In Minnesota, land taken in the coerced 1851 Dakota Cession was appraised at $5–10 an acre, though the Dakota were paid less than 2.4¢ per acre. Some of it was assigned to the University of Minnesota in 1868, and it was money from this sale that brought the University back to life after it closed because of debt during the Civil War:

For every dollar the United States claims to have spent to purchase Dakota title, the Morrill Act heaped $250 into the University of Minnesota’s coffers — a return of 250 to 1. As a result of exile and war, many Dakota live today in communities in South Dakota, North Dakota, Nebraska, Manitoba, Saskatchewan, Montana and Minnesota. In fiscal year 2019, the University of Minnesota’s endowment was valued at $2.5 billion.

And it wasn't just the University of Minnesota that benefited from that Dakota land:

No other Indigenous cession provided land to more universities.
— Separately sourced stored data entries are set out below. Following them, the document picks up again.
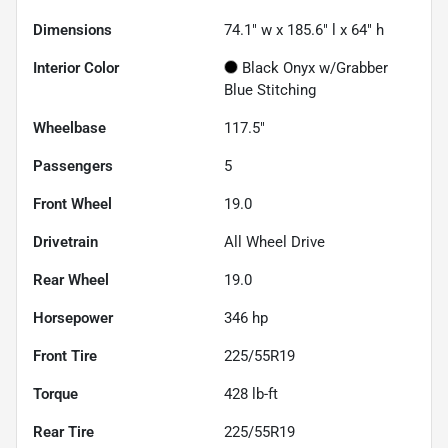
Dimensions
74.1" w x 185.6" l x 64" h
Interior Color
Black Onyx w/Grabber
Blue Stitching
Wheelbase
117.5"
Passengers
5
Front Wheel
19.0
Drivetrain
All Wheel Drive
Rear Wheel
19.0
Horsepower
346 hp
Front Tire
225/55R19
Torque
428 lb-ft
Rear Tire
225/55R19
Nearly 830,000 acres from this treaty — an area almost three times the size of Los Angeles — would help fund the endowment of 35 land-grant universities. Mni Sota Makoce furnished one out of every 13 acres redistributed under the Morrill Act.

The other thing that stuck out for me in the HCN report was how much Cornell University benefited. While some other universities came close in how much acreage they got (Penn State, Ohio State), Cornell made by far the most money, the majority of it from land in the San Joaquin Valley in California.

So when any of us thinks of all the things that land grab universities have accomplished, the "economic engines" they have been in our states, we have to remember that they are built on this. They would not be what they are without this. The University of Minnesota, for instance, might not exist, and definitely would not have existed for as long and in the same form, if it hadn't had that money.

Meanwhile, we have elected representatives in our state — and in control of our State Senate — who won't even have a conversation about using the Dakota word for the name of the confluence between the Minnesota and Mississippi Rivers on a building. Or about removing a painting at the State Capitol that commemorates the signing of the 1851 coerced treaty that took all that land away from the Dakota.

Yet this and the forced labor and torture of slavery are the sine qua nons of this country — wealth built through enslavement and stolen land. So forces of the Right are in a pitched battle to deny that neither one is true, or if true in some small way, that they have no real significance compared to what they think is the much larger story of white male ingenuity and individual bootstrapism. 

The rest of us need to keep telling the stories, as HCN did, and amplifying other people who tell them from their own experience. And vote the people out who deny them.